### Entries shown:
-.-.-

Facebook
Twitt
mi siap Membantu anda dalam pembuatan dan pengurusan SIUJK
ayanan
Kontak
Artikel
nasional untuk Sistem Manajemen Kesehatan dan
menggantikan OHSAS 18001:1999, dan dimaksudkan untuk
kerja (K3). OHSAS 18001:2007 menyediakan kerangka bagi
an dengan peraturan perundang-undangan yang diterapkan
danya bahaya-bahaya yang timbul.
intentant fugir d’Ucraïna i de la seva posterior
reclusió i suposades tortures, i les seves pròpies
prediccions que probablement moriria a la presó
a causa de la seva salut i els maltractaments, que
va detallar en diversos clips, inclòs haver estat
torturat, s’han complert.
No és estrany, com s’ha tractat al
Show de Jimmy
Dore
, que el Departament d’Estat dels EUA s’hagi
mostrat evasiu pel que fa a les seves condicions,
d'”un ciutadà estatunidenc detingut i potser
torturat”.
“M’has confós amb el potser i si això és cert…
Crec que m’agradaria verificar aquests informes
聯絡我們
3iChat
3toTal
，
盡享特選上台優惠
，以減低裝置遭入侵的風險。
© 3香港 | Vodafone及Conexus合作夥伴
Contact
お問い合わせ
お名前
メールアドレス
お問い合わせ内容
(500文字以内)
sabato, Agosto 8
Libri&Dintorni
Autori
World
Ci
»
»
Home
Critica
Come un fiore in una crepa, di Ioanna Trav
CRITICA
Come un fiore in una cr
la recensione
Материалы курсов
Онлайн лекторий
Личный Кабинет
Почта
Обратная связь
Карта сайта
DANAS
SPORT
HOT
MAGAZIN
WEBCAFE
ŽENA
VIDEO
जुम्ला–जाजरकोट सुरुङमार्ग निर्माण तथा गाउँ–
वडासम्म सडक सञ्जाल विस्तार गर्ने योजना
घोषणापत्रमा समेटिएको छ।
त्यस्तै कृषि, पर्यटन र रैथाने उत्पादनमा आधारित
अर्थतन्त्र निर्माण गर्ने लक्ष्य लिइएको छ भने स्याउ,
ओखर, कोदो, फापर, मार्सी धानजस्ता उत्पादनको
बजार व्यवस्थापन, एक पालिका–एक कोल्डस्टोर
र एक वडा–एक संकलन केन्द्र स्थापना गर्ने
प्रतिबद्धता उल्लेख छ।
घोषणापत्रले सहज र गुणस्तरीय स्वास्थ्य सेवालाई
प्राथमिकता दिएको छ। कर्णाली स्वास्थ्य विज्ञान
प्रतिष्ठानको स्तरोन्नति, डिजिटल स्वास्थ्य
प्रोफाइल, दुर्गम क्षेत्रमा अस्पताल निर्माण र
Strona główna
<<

-.-.-

### Problem requirements:
Count the lines above that contain the string "seves", and reply with that number alone.

### Solved exercise:
2